If we choose to define $a^q = \sqrt[n]{a^m}$, when $m$ is odd then $a^m<0$, so for even $n$ the root is still ill-defined.
And even if $n$ were odd, we still run into problems: if $q=m/n$, then $q=(km)/(kn)$ for any $k\in\Bbb Z$. In particular, we may choose $k$ even. The value or 'well-definedness' of $a^q$ must not depend on a particular representation of $q$.
And after all this, there's the problem of defining $a^b$ for $b>0$ irrational. This is usually done for $a>0$ via continuity: we show that $a^q$ is continuous on the positive rationals, and define
$$a^b = \lim_{\substack{q\,\in\,\Bbb Q\\q\,\to\,b}} a^q.$$
But if $a<0$, $a^q$ is ill defined on the rationals, so how do you define $a^b$?

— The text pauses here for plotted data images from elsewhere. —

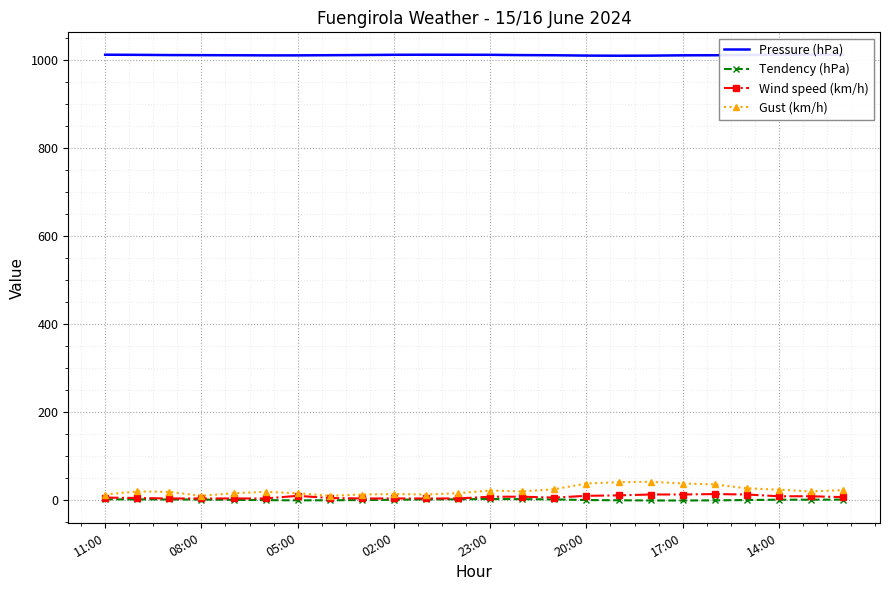

True or false: Gust (km/h) has more than 0 points higher than both neighbors.

True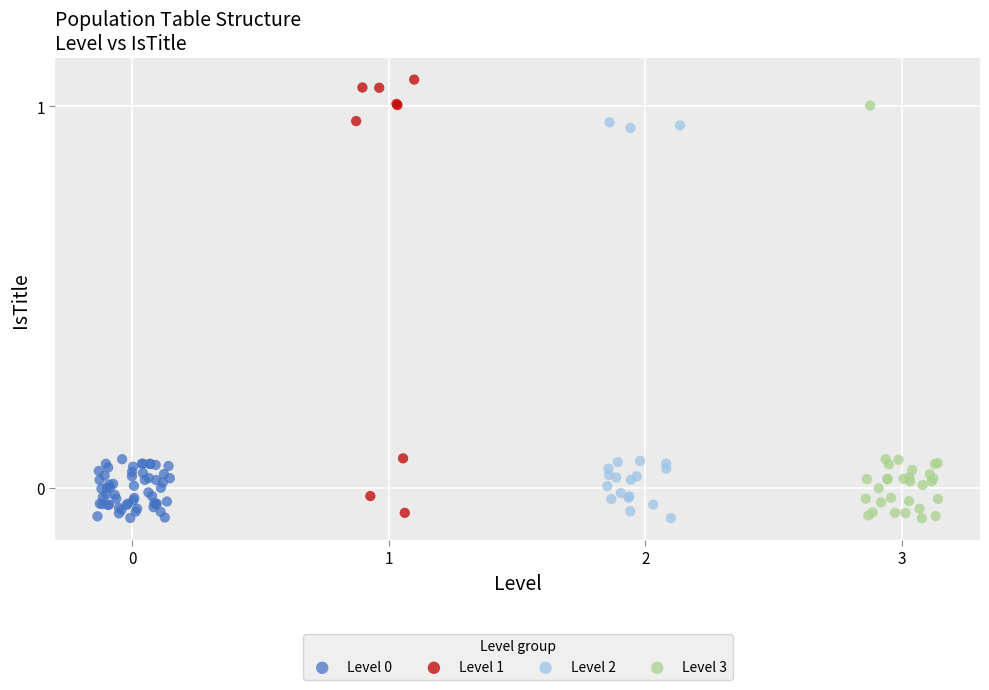

Which series reaches the maximum Y coordinate?

Level 1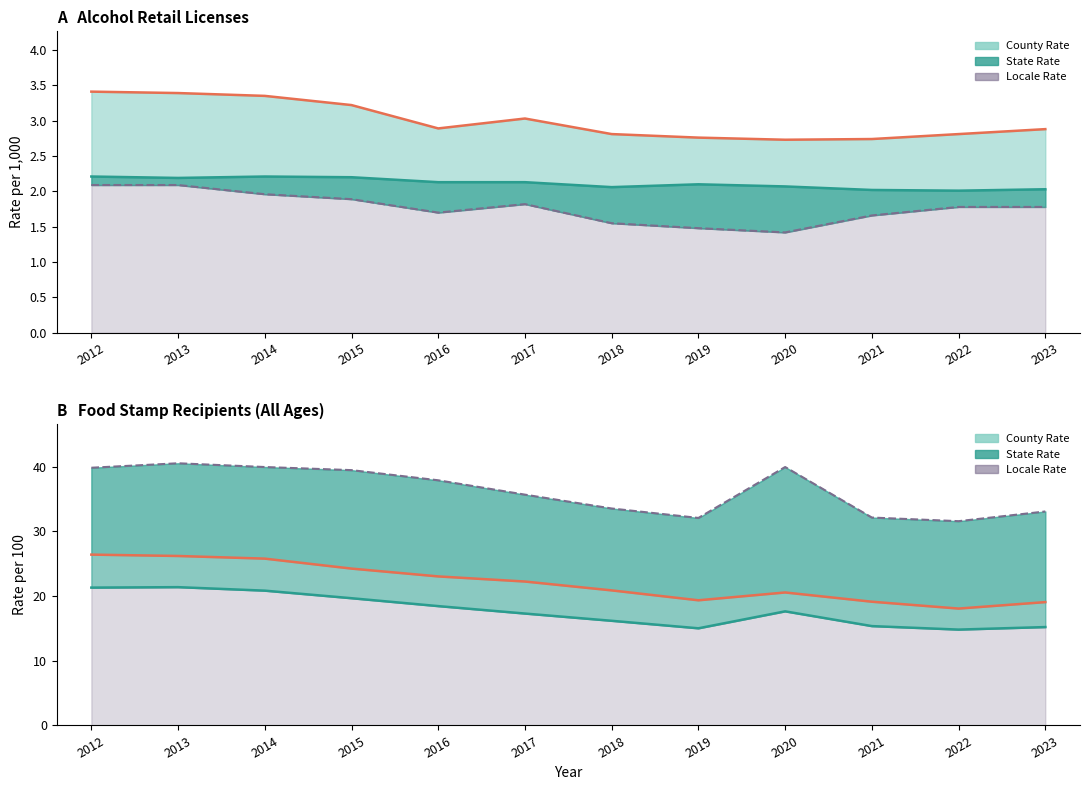

The county_rate line series shows 4.6 at 2019. True or false?

False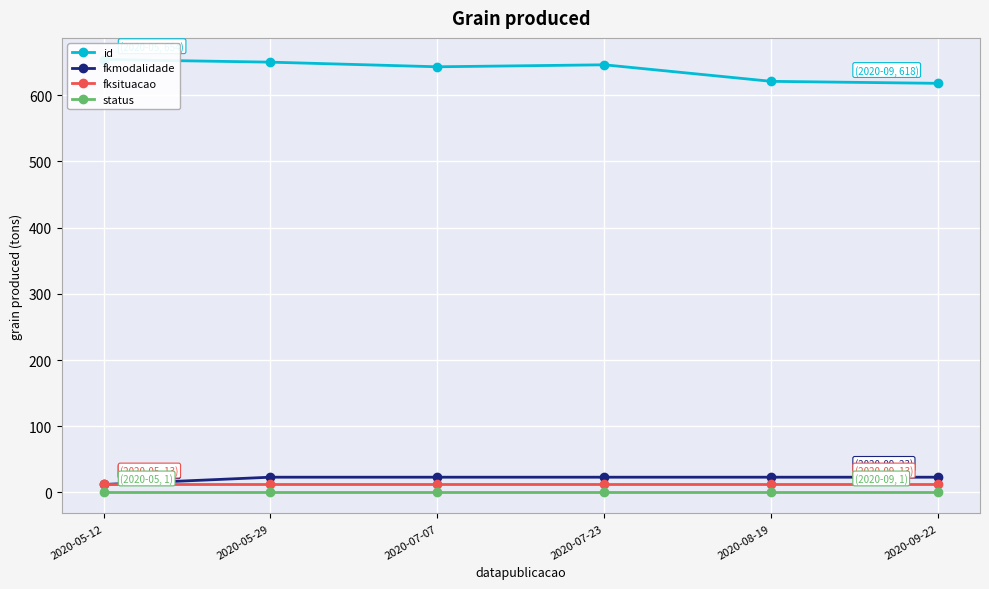

At which category is the sum across all series the highest?

2020-05-29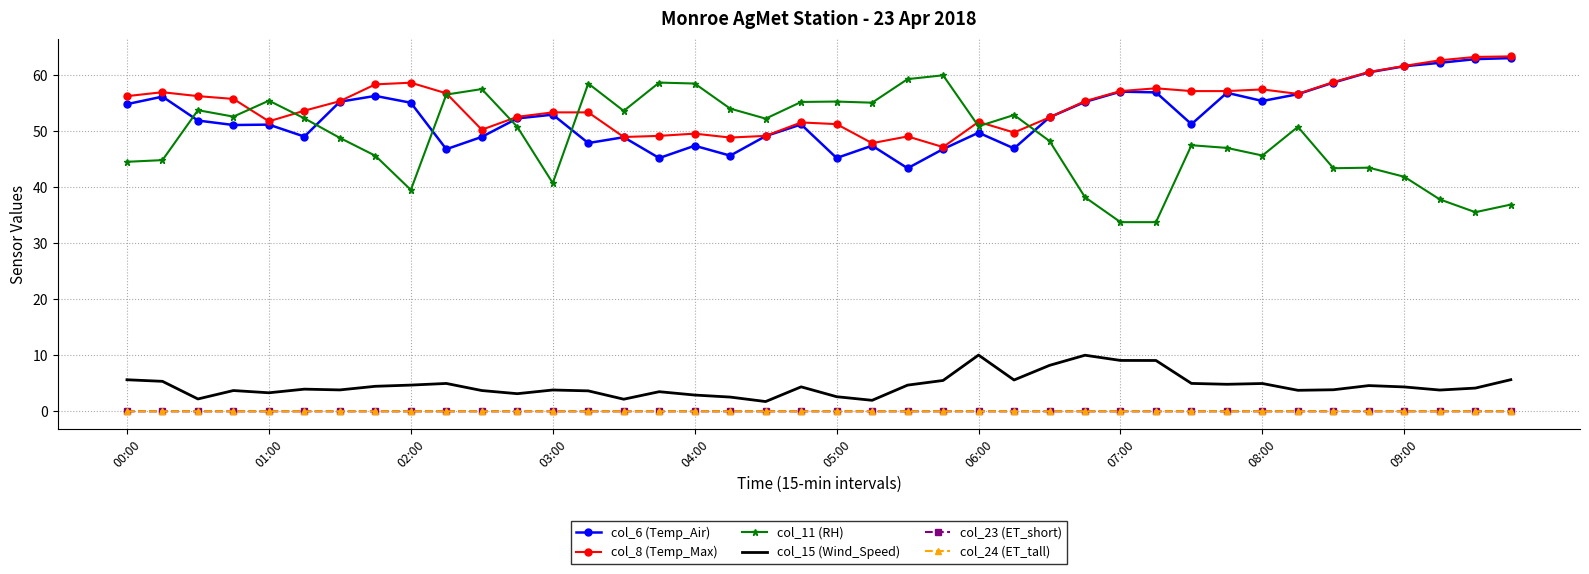

True or false: col_15 (Wind_Speed) and col_11 (RH) cross at least once.

False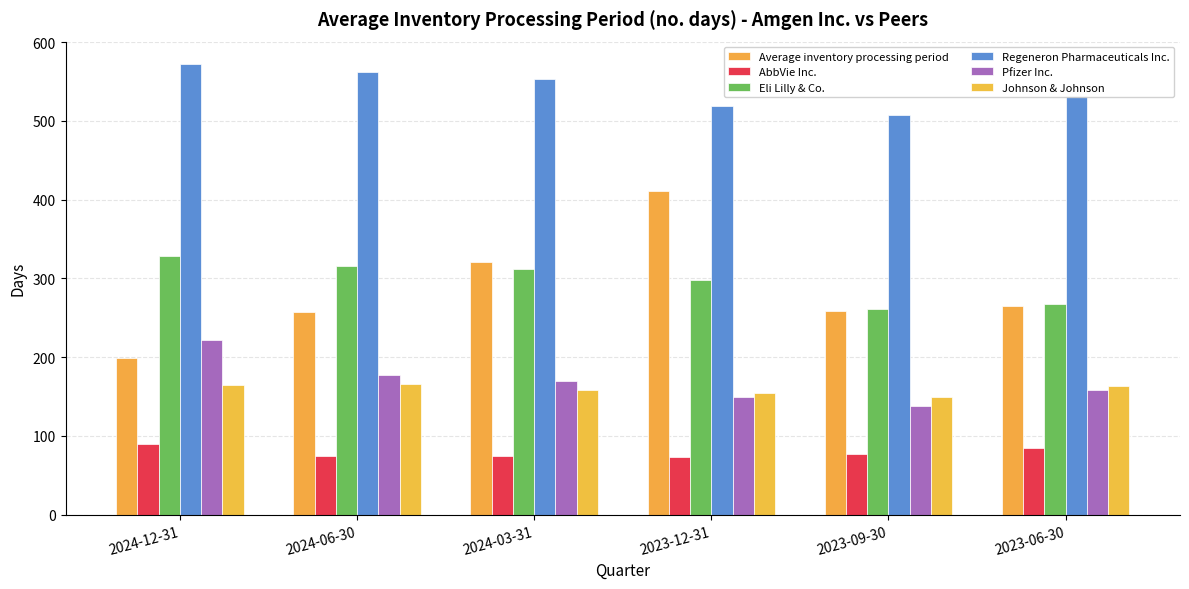

The Johnson & Johnson series shows 90 at 2024-12-31. True or false?

False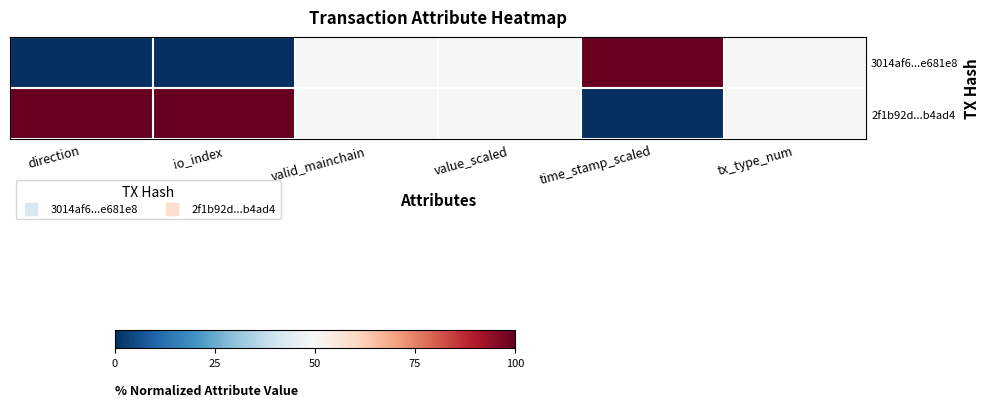

Which series changed the most between direction and io_index?

3014af6...e681e8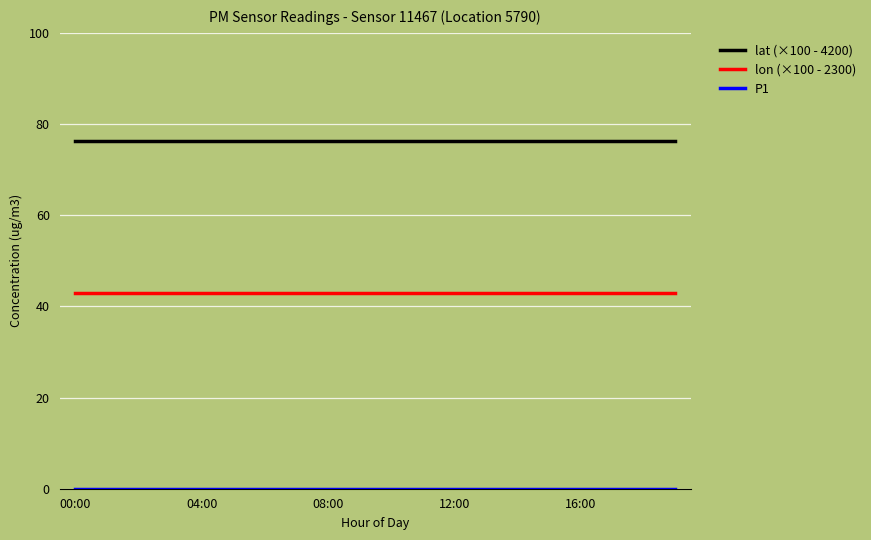

How many distinct data groups are displayed?

3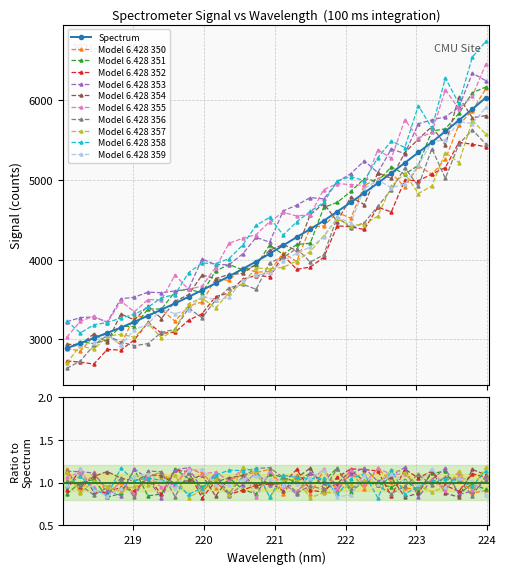

What is the change in value from 222.4538 to 222.6447?

+125.5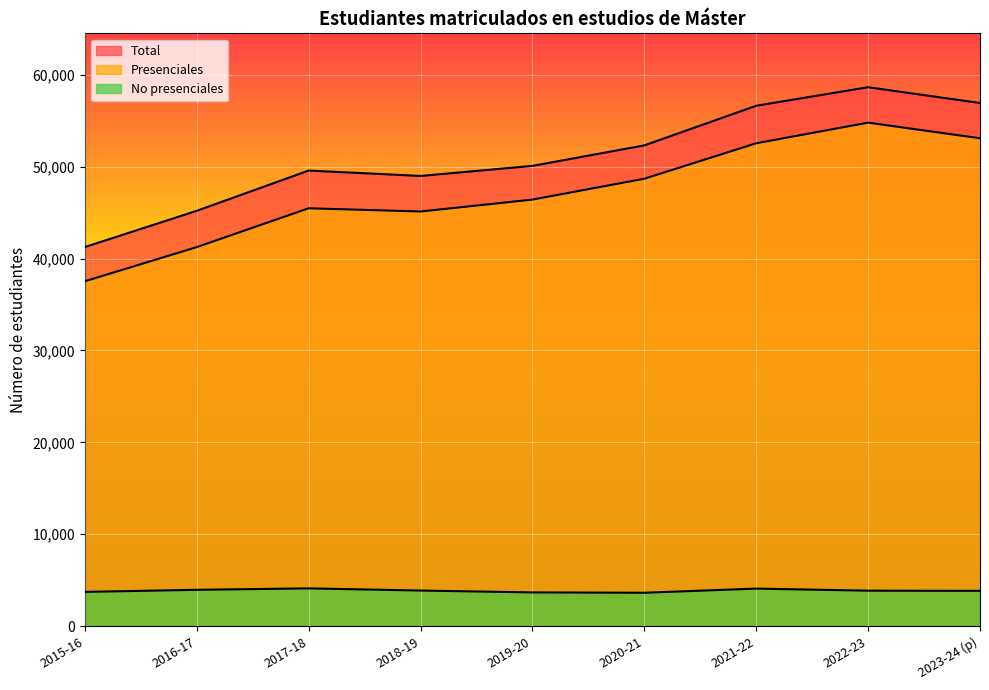

At which category does the chart reach its peak across all series?

2022-23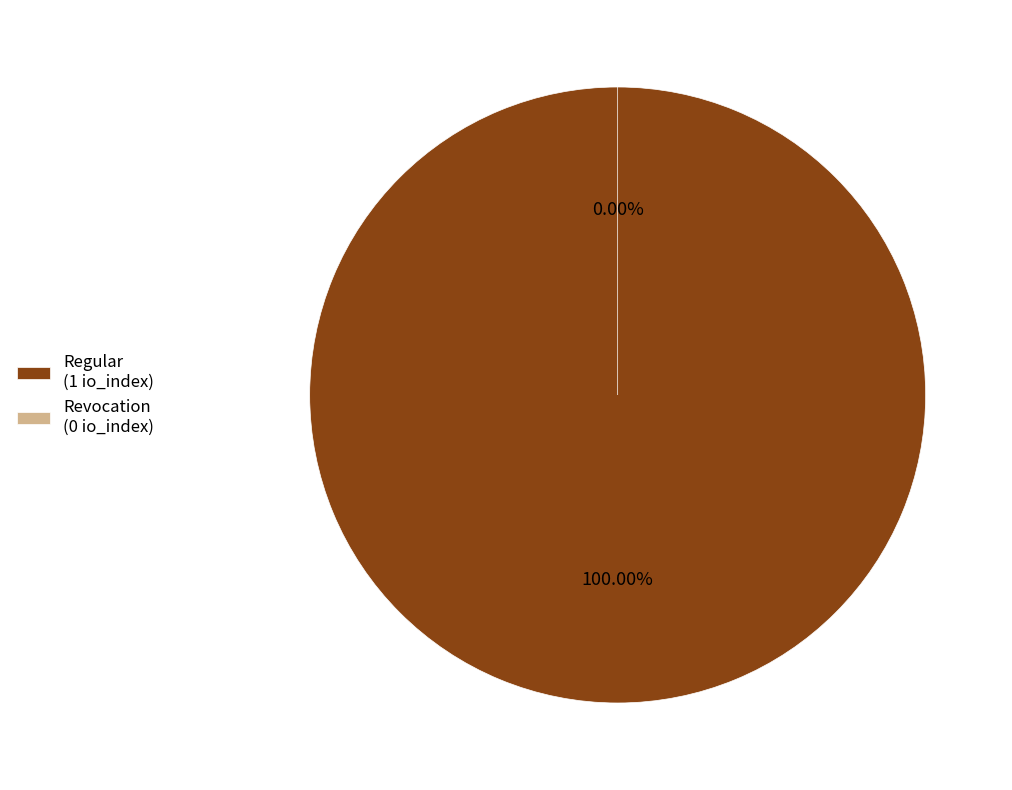

The Regular slice represents 100% of the pie. True or false?

True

If you require $x\in\Bbb N$ as $x\to\infty$, then we have
$${\left(\frac{1-x}x\right)}^x = {(-1)}^x\,{\left(1 - \frac1x\right)}^x. \tag{$*$}$$
A classical limit is $\lim_{n\to\infty}{\left(1 + \frac1n\right)}^n = e$. Indeed, one often defines $e$ this way. Now, consider
\begin{align} {\left(1 + \frac1n\right)}^n \cdot {\left(1 - \frac1n\right)}^n &= {\left(1 - \frac1{n^2}\right)}^n \leqslant 1. \end{align}
By Bernoulli's inequality, we have
$$ {\left(1 - \frac1{n^2}\right)}^n \geqslant 1-\frac1n, $$
so by the squeeze theorem $\lim_{n\to\infty} {\left(1 + \frac1n\right)}^n \cdot {\left(1 - \frac1n\right)}^n = 1$. It follows from the algebra of limits that $\lim_{n\to\infty} {\left(1 - \frac1n\right)}^n$ exists and
$$\lim_{n\to\infty} {\left(1 - \frac1n\right)}^n = \frac{1}{\lim_{n\to\infty} {\left(1 + \frac1n\right)}^n} = \frac1e.$$
Hence, even for integer $x$, the expression $(*)$ fails to have a limit: for even $x$, $(*)$ approaches $1/e$, while for odd $x$ it approaches $-1/e$.